Lynne 03.16.16 at 10:46 am
Engels, Maria’s post was about a specific conference, not the workplace in general, and while her definition in the OP sucked, she elaborated at # 45, thus giving context for her definition, which made it less sucky, or at least more understandable. Yet many commentators have not been taking this into consideration, preferring to harp on the definition without its context. You are entitled to look at larger issues, of course, but in this case that is changing the subject.
When you talk about the experiences of nonprofessional women you aren’t wrong, but again, it is changing the subject. When you talk about sexual behaviour in general being problematic…well, why would you talk about that in this thread in response to the behaviours Maria mentioned at 45? It isn’t wrong, it’s worth talking about, but it’s ignoring the kind of offensive, even menacing behaviour she mentions.
If you are a woman at a large, male-dominated conference, chances are that the vast majority of the other people there are bigger and stronger than you are, and if one of them follows you into an empty room and blocks the doorway, you are instantly aware of that. I would like to have seen you and some others here try to understand what Maria is talking about, because while I can’t speak for her, it does seem to me that you have missed it. Come to think of it, we all could have asked her for more examples, to be sure we understood what she meant.
Okay, that’s it for me too, now. Maybe we’ve been talking past each other, maybe a conversation about anything to do with sexual violence or harassment is always going to be a train wreck here.

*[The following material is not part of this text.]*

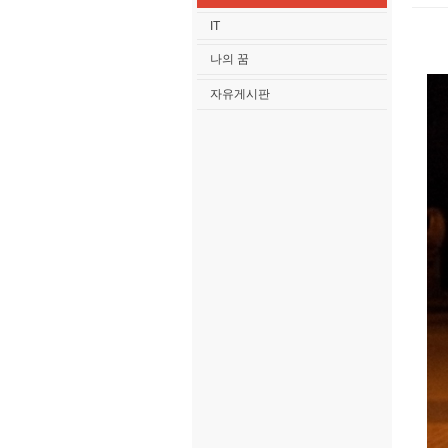
IT
나의 꿈
자유게시판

Linnen 03.16.16 at 10:47 pm
For general amusement – in LGM, this thread was nominated to category “This cartoon of Milk went bad, take a whiff to check.” Congrats everyone, we have ‘Rick Roll’d’ LGM
Kiwanda 03.17.16 at 4:37 pm
Ah, LGM. The commentariat seems to be devolving to little more than reflexive twitching; not quite to FTB levels, but getting there. Those poor, sad, empty souls!
cola 03.17.16 at 7:09 pm
So, someone in ICANN is going around and warning the men: watch out, be careful, under our new sexual harassment policy, you can’t so much as touch a woman or she’ll report you and ruin your career―
And you think that that person is a feminist? With perfect certainty, without any other evidence?

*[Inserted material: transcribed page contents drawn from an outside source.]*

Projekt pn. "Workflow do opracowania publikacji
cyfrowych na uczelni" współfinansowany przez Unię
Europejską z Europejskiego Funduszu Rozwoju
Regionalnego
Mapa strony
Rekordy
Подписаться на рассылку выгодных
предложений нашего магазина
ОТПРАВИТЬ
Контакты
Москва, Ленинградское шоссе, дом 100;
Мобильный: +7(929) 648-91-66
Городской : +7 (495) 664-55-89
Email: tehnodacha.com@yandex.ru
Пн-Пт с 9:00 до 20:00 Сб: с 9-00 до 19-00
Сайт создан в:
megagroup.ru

engels 03.17.16 at 9:13 pm
“I can’t understand how their minds work, what’s the matter don’t they watch Les Crain?”
The Temporary Name 03.17.16 at 9:24 pm
Les Crane is an interesting reference in that song.
https://en.wikipedia.org/wiki/Les_Crane
https://www.youtube.com/watch?v=2yNJaKF9sXA
The whole album has to be heard to be believed.
js. 03.17.16 at 9:34 pm
I haven’t been taking part in this—partly because I can really only handle one extraordinarily frustrating thread per week—but cheers to Lynne, faustusnotes etc. for making some very sensible points.